MOUNT VERNON — Companies that offer health care packages to their employees have found unexpected charges and fees on their January health insurance premium bills.
Michael Percy, Griffin Insurance, said some charges aren’t shown when he provides a quote to customers but just come up on the bill. The charges, he told the News, are mandated by the Affordable Health Care Act legislation and can include: Healthcare reform tax; market share fee; transitional reinsurance program fee; federally-facilitated exchange user fee; patient-centered research institute fee and risk adjustment user fee.
The fees, or taxes, he said, are all assessed to the carrier and then charged back to the individuals. For example, the transitional reinsurance program fee, supposed to be in effect for three years, is $5.20 per member per month.
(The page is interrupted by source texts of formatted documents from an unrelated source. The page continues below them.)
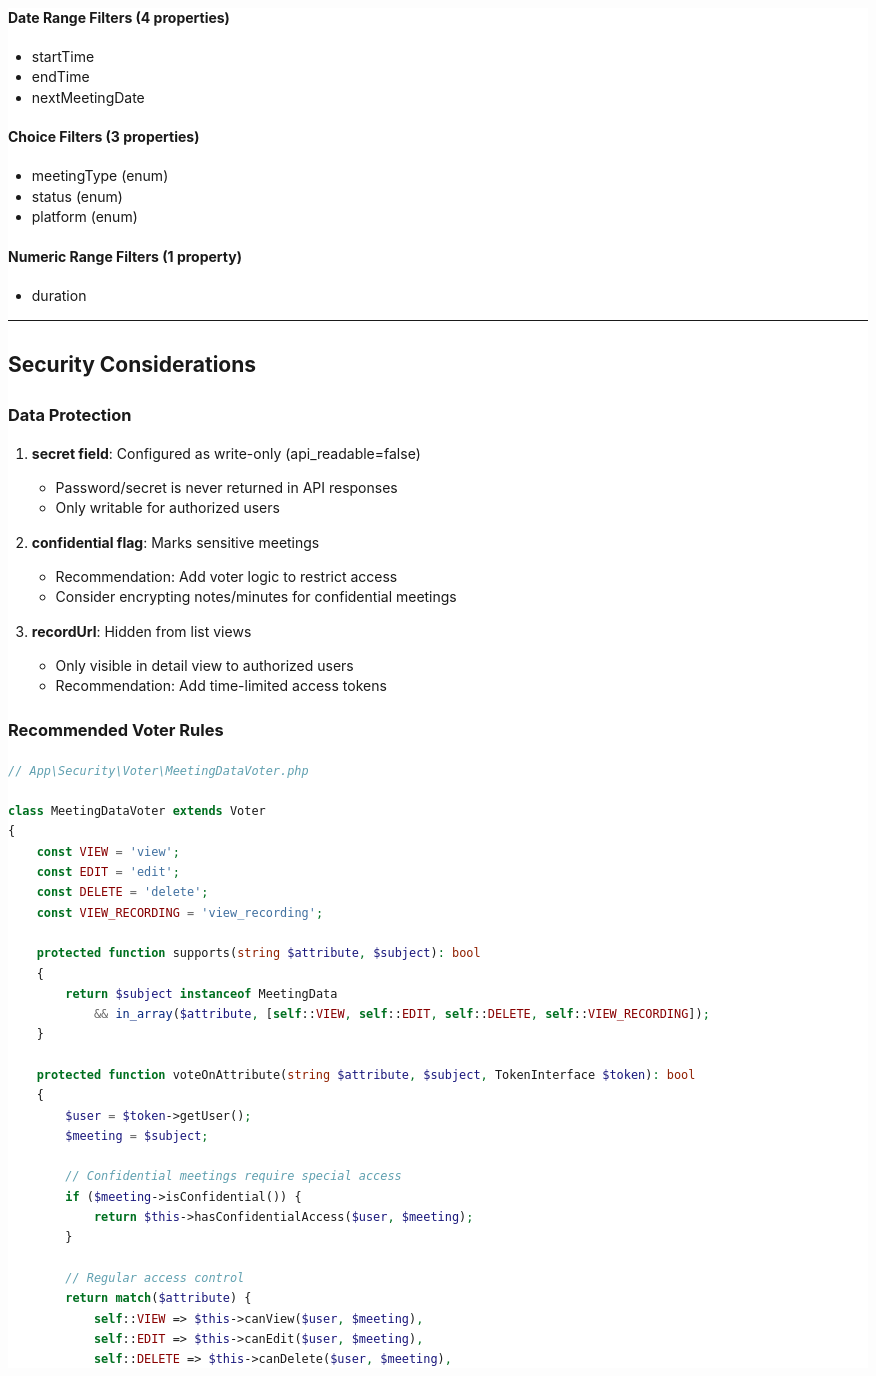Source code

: #### Date Range Filters (4 properties)
- startTime
- endTime
- nextMeetingDate

#### Choice Filters (3 properties)
- meetingType (enum)
- status (enum)
- platform (enum)

#### Numeric Range Filters (1 property)
- duration

---

## Security Considerations

### Data Protection

1. **secret field**: Configured as write-only (api_readable=false)
   - Password/secret is never returned in API responses
   - Only writable for authorized users

2. **confidential flag**: Marks sensitive meetings
   - Recommendation: Add voter logic to restrict access
   - Consider encrypting notes/minutes for confidential meetings

3. **recordUrl**: Hidden from list views
   - Only visible in detail view to authorized users
   - Recommendation: Add time-limited access tokens

### Recommended Voter Rules

```php
// App\Security\Voter\MeetingDataVoter.php

class MeetingDataVoter extends Voter
{
    const VIEW = 'view';
    const EDIT = 'edit';
    const DELETE = 'delete';
    const VIEW_RECORDING = 'view_recording';

    protected function supports(string $attribute, $subject): bool
    {
        return $subject instanceof MeetingData
            && in_array($attribute, [self::VIEW, self::EDIT, self::DELETE, self::VIEW_RECORDING]);
    }

    protected function voteOnAttribute(string $attribute, $subject, TokenInterface $token): bool
    {
        $user = $token->getUser();
        $meeting = $subject;

        // Confidential meetings require special access
        if ($meeting->isConfidential()) {
            return $this->hasConfidentialAccess($user, $meeting);
        }

        // Regular access control
        return match($attribute) {
            self::VIEW => $this->canView($user, $meeting),
            self::EDIT => $this->canEdit($user, $meeting),
            self::DELETE => $this->canDelete($user, $meeting),
```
It was designed to partially subsidize individual insurance companies that cover high-cost individuals.
“If you are (an insurance company) covering an individual that costs more than you are allowed by law to charge, the transitional reinsurance fee goes back to that company,” Percy said. “All of us are paying for those high-risk individuals now versus the high-risk individual paying it all.”
While there are no direct fees for using the federal health care exchange, there is an exchange user fee that is a 3.5 percent of premiums on all business the insurers write through the federally-facilitated exchange. It is meant to help pay for healthcare.gov, Percy said.